▶ [What this task involves] For the data below, give again exactly the lines from the one containing "وَلَكِنْ ظَنَنْتُمْ أَنَّ" through the one containing "اللَّهُ أَنَا مَعَ", both ends included, and no others.

◇ ◇ ◇ ◇ ◇ ◇ ◇

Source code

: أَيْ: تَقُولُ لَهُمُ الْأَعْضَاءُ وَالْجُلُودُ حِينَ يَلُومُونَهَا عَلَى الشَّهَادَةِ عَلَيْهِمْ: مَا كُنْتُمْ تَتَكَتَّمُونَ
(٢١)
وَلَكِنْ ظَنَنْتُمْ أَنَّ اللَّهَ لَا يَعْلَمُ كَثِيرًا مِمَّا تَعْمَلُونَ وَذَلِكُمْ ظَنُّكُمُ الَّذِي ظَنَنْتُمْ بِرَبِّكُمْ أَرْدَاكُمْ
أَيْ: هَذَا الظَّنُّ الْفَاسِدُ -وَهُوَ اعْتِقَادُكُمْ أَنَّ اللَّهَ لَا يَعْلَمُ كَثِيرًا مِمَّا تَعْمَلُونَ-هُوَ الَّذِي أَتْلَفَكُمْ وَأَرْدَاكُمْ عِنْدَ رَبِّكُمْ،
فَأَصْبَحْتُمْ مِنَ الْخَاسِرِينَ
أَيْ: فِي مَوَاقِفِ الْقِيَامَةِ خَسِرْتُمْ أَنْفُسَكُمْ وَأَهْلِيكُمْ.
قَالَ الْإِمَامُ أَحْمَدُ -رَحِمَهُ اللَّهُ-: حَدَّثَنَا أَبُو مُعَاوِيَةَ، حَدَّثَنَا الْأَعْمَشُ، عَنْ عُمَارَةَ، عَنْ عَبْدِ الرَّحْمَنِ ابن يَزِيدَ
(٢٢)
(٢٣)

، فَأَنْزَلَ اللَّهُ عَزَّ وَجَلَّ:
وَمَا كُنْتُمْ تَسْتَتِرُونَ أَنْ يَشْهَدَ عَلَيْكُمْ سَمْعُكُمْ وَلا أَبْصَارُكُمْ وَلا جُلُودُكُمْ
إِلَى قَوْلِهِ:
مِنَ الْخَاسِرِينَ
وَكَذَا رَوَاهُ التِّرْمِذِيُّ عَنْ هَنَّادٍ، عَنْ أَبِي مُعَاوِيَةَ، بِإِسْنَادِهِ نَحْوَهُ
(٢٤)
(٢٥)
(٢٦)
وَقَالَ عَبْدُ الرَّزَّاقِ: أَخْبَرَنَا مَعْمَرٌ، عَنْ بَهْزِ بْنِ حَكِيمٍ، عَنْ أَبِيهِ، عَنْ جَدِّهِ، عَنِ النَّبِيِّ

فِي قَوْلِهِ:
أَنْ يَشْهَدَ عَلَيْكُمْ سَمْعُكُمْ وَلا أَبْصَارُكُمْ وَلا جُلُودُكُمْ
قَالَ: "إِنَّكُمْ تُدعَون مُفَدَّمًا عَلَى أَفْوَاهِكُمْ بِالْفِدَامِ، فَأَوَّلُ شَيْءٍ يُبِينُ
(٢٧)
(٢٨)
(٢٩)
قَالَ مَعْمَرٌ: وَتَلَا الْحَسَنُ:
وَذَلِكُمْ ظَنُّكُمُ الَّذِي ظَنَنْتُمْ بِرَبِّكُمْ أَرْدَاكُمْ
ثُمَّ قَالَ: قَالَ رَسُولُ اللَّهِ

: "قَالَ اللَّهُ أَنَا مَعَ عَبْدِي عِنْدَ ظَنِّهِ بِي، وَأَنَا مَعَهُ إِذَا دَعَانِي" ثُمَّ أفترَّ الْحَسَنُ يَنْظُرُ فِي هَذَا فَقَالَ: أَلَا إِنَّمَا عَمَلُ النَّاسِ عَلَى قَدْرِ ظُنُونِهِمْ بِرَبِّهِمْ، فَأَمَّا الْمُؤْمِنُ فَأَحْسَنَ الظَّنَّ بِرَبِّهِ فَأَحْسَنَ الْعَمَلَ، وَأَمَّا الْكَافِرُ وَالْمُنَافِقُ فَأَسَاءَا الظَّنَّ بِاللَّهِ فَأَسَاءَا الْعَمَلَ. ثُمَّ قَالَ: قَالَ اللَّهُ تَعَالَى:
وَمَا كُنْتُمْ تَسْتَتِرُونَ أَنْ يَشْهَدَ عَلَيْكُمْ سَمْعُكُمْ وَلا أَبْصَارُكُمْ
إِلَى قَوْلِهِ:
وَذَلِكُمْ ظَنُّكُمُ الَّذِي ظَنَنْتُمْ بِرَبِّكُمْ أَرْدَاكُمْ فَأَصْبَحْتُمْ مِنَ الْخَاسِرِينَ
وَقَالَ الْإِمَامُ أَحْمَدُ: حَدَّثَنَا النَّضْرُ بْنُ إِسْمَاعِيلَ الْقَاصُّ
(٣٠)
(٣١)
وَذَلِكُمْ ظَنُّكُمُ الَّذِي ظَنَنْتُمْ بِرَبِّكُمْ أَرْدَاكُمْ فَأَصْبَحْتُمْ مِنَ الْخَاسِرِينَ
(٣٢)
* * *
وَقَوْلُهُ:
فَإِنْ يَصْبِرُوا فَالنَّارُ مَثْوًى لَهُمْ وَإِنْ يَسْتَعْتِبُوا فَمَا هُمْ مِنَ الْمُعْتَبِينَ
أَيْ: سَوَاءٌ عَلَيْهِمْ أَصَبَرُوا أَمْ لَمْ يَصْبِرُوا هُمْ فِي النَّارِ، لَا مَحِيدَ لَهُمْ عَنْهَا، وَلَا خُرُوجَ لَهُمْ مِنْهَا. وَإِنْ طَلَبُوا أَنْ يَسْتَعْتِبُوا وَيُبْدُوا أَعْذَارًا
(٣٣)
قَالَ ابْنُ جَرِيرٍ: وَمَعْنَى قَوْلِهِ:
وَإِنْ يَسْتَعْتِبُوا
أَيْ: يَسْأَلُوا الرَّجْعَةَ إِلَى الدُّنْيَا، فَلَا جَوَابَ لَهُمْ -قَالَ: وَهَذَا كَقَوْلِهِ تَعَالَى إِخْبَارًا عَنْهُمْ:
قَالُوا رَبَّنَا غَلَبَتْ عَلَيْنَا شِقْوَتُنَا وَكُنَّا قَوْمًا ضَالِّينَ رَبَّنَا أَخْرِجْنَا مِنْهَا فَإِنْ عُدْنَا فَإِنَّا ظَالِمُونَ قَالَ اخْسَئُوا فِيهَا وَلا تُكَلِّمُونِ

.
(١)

◇ ◇ ◇ ◇ ◇ ◇ ◇

▶ [Solution for this problem]
وَلَكِنْ ظَنَنْتُمْ أَنَّ اللَّهَ لَا يَعْلَمُ كَثِيرًا مِمَّا تَعْمَلُونَ وَذَلِكُمْ ظَنُّكُمُ الَّذِي ظَنَنْتُمْ بِرَبِّكُمْ أَرْدَاكُمْ
أَيْ: هَذَا الظَّنُّ الْفَاسِدُ -وَهُوَ اعْتِقَادُكُمْ أَنَّ اللَّهَ لَا يَعْلَمُ كَثِيرًا مِمَّا تَعْمَلُونَ-هُوَ الَّذِي أَتْلَفَكُمْ وَأَرْدَاكُمْ عِنْدَ رَبِّكُمْ،
فَأَصْبَحْتُمْ مِنَ الْخَاسِرِينَ
أَيْ: فِي مَوَاقِفِ الْقِيَامَةِ خَسِرْتُمْ أَنْفُسَكُمْ وَأَهْلِيكُمْ.
قَالَ الْإِمَامُ أَحْمَدُ -رَحِمَهُ اللَّهُ-: حَدَّثَنَا أَبُو مُعَاوِيَةَ، حَدَّثَنَا الْأَعْمَشُ، عَنْ عُمَارَةَ، عَنْ عَبْدِ الرَّحْمَنِ ابن يَزِيدَ
(٢٢)
(٢٣)

، فَأَنْزَلَ اللَّهُ عَزَّ وَجَلَّ:
وَمَا كُنْتُمْ تَسْتَتِرُونَ أَنْ يَشْهَدَ عَلَيْكُمْ سَمْعُكُمْ وَلا أَبْصَارُكُمْ وَلا جُلُودُكُمْ
إِلَى قَوْلِهِ:
مِنَ الْخَاسِرِينَ
وَكَذَا رَوَاهُ التِّرْمِذِيُّ عَنْ هَنَّادٍ، عَنْ أَبِي مُعَاوِيَةَ، بِإِسْنَادِهِ نَحْوَهُ
(٢٤)
(٢٥)
(٢٦)
وَقَالَ عَبْدُ الرَّزَّاقِ: أَخْبَرَنَا مَعْمَرٌ، عَنْ بَهْزِ بْنِ حَكِيمٍ، عَنْ أَبِيهِ، عَنْ جَدِّهِ، عَنِ النَّبِيِّ

فِي قَوْلِهِ:
أَنْ يَشْهَدَ عَلَيْكُمْ سَمْعُكُمْ وَلا أَبْصَارُكُمْ وَلا جُلُودُكُمْ
قَالَ: "إِنَّكُمْ تُدعَون مُفَدَّمًا عَلَى أَفْوَاهِكُمْ بِالْفِدَامِ، فَأَوَّلُ شَيْءٍ يُبِينُ
(٢٧)
(٢٨)
(٢٩)
قَالَ مَعْمَرٌ: وَتَلَا الْحَسَنُ:
وَذَلِكُمْ ظَنُّكُمُ الَّذِي ظَنَنْتُمْ بِرَبِّكُمْ أَرْدَاكُمْ
ثُمَّ قَالَ: قَالَ رَسُولُ اللَّهِ

: "قَالَ اللَّهُ أَنَا مَعَ عَبْدِي عِنْدَ ظَنِّهِ بِي، وَأَنَا مَعَهُ إِذَا دَعَانِي" ثُمَّ أفترَّ الْحَسَنُ يَنْظُرُ فِي هَذَا فَقَالَ: أَلَا إِنَّمَا عَمَلُ النَّاسِ عَلَى قَدْرِ ظُنُونِهِمْ بِرَبِّهِمْ، فَأَمَّا الْمُؤْمِنُ فَأَحْسَنَ الظَّنَّ بِرَبِّهِ فَأَحْسَنَ الْعَمَلَ، وَأَمَّا الْكَافِرُ وَالْمُنَافِقُ فَأَسَاءَا الظَّنَّ بِاللَّهِ فَأَسَاءَا الْعَمَلَ. ثُمَّ قَالَ: قَالَ اللَّهُ تَعَالَى:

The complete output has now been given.